Your assignment → Exactly as written, repeat all of the records below.

--- Source material ---

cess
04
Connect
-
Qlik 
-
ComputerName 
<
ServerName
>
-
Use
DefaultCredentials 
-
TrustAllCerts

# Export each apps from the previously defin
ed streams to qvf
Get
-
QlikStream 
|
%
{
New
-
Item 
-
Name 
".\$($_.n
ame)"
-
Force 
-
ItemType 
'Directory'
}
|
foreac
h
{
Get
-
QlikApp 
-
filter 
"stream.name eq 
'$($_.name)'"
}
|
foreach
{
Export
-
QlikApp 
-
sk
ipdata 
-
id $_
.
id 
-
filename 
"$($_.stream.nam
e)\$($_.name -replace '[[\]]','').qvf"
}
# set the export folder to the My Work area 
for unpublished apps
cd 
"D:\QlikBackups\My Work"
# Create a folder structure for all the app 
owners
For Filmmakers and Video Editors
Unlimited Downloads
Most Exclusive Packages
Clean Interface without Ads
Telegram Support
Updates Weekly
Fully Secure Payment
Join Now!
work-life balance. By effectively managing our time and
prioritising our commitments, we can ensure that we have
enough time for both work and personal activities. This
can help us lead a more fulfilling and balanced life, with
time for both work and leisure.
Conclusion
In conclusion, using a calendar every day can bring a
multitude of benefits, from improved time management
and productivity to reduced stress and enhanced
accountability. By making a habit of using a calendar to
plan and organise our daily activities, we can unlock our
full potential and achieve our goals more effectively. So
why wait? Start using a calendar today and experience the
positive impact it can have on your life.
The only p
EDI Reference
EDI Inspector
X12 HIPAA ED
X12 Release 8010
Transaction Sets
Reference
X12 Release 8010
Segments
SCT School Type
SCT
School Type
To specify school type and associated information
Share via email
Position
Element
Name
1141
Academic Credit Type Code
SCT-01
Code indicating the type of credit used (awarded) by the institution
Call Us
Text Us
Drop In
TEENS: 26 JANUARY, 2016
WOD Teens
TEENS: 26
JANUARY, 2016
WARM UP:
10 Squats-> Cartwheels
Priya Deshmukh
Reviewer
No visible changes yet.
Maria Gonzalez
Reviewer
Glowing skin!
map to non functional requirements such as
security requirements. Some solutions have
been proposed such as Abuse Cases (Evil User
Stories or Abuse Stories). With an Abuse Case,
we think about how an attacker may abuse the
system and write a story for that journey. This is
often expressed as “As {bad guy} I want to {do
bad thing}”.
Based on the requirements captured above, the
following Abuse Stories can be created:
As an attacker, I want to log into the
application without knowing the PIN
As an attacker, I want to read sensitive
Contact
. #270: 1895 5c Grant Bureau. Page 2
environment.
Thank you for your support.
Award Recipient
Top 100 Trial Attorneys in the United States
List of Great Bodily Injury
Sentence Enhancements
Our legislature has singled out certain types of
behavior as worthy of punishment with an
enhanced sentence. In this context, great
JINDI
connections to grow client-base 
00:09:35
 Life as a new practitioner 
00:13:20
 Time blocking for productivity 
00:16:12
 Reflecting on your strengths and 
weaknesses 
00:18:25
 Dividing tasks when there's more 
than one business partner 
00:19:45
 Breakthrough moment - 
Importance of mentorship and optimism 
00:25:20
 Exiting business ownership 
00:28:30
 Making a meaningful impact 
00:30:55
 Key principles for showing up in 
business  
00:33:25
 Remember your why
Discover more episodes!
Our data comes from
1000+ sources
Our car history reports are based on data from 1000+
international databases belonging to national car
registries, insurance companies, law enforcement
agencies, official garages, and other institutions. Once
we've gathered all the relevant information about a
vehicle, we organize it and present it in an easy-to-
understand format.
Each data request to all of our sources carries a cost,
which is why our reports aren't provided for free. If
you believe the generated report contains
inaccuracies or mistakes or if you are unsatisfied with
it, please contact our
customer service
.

---

Your solution →
cess
04
Connect
-
Qlik 
-
ComputerName 
<
ServerName
>
-
Use
DefaultCredentials 
-
TrustAllCerts

# Export each apps from the previously defin
ed streams to qvf
Get
-
QlikStream 
|
%
{
New
-
Item 
-
Name 
".\$($_.n
ame)"
-
Force 
-
ItemType 
'Directory'
}
|
foreac
h
{
Get
-
QlikApp 
-
filter 
"stream.name eq 
'$($_.name)'"
}
|
foreach
{
Export
-
QlikApp 
-
sk
ipdata 
-
id $_
.
id 
-
filename 
"$($_.stream.nam
e)\$($_.name -replace '[[\]]','').qvf"
}
# set the export folder to the My Work area 
for unpublished apps
cd 
"D:\QlikBackups\My Work"
# Create a folder structure for all the app 
owners
For Filmmakers and Video Editors
Unlimited Downloads
Most Exclusive Packages
Clean Interface without Ads
Telegram Support
Updates Weekly
Fully Secure Payment
Join Now!
work-life balance. By effectively managing our time and
prioritising our commitments, we can ensure that we have
enough time for both work and personal activities. This
can help us lead a more fulfilling and balanced life, with
time for both work and leisure.
Conclusion
In conclusion, using a calendar every day can bring a
multitude of benefits, from improved time management
and productivity to reduced stress and enhanced
accountability. By making a habit of using a calendar to
plan and organise our daily activities, we can unlock our
full potential and achieve our goals more effectively. So
why wait? Start using a calendar today and experience the
positive impact it can have on your life.
The only p
EDI Reference
EDI Inspector
X12 HIPAA ED
X12 Release 8010
Transaction Sets
Reference
X12 Release 8010
Segments
SCT School Type
SCT
School Type
To specify school type and associated information
Share via email
Position
Element
Name
1141
Academic Credit Type Code
SCT-01
Code indicating the type of credit used (awarded) by the institution
Call Us
Text Us
Drop In
TEENS: 26 JANUARY, 2016
WOD Teens
TEENS: 26
JANUARY, 2016
WARM UP:
10 Squats-> Cartwheels
Priya Deshmukh
Reviewer
No visible changes yet.
Maria Gonzalez
Reviewer
Glowing skin!
map to non functional requirements such as
security requirements. Some solutions have
been proposed such as Abuse Cases (Evil User
Stories or Abuse Stories). With an Abuse Case,
we think about how an attacker may abuse the
system and write a story for that journey. This is
often expressed as “As {bad guy} I want to {do
bad thing}”.
Based on the requirements captured above, the
following Abuse Stories can be created:
As an attacker, I want to log into the
application without knowing the PIN
As an attacker, I want to read sensitive
Contact
. #270: 1895 5c Grant Bureau. Page 2
environment.
Thank you for your support.
Award Recipient
Top 100 Trial Attorneys in the United States
List of Great Bodily Injury
Sentence Enhancements
Our legislature has singled out certain types of
behavior as worthy of punishment with an
enhanced sentence. In this context, great
JINDI
connections to grow client-base 
00:09:35
 Life as a new practitioner 
00:13:20
 Time blocking for productivity 
00:16:12
 Reflecting on your strengths and 
weaknesses 
00:18:25
 Dividing tasks when there's more 
than one business partner 
00:19:45
 Breakthrough moment - 
Importance of mentorship and optimism 
00:25:20
 Exiting business ownership 
00:28:30
 Making a meaningful impact 
00:30:55
 Key principles for showing up in 
business  
00:33:25
 Remember your why
Discover more episodes!
Our data comes from
1000+ sources
Our car history reports are based on data from 1000+
international databases belonging to national car
registries, insurance companies, law enforcement
agencies, official garages, and other institutions. Once
we've gathered all the relevant information about a
vehicle, we organize it and present it in an easy-to-
understand format.
Each data request to all of our sources carries a cost,
which is why our reports aren't provided for free. If
you believe the generated report contains
inaccuracies or mistakes or if you are unsatisfied with
it, please contact our
customer service
.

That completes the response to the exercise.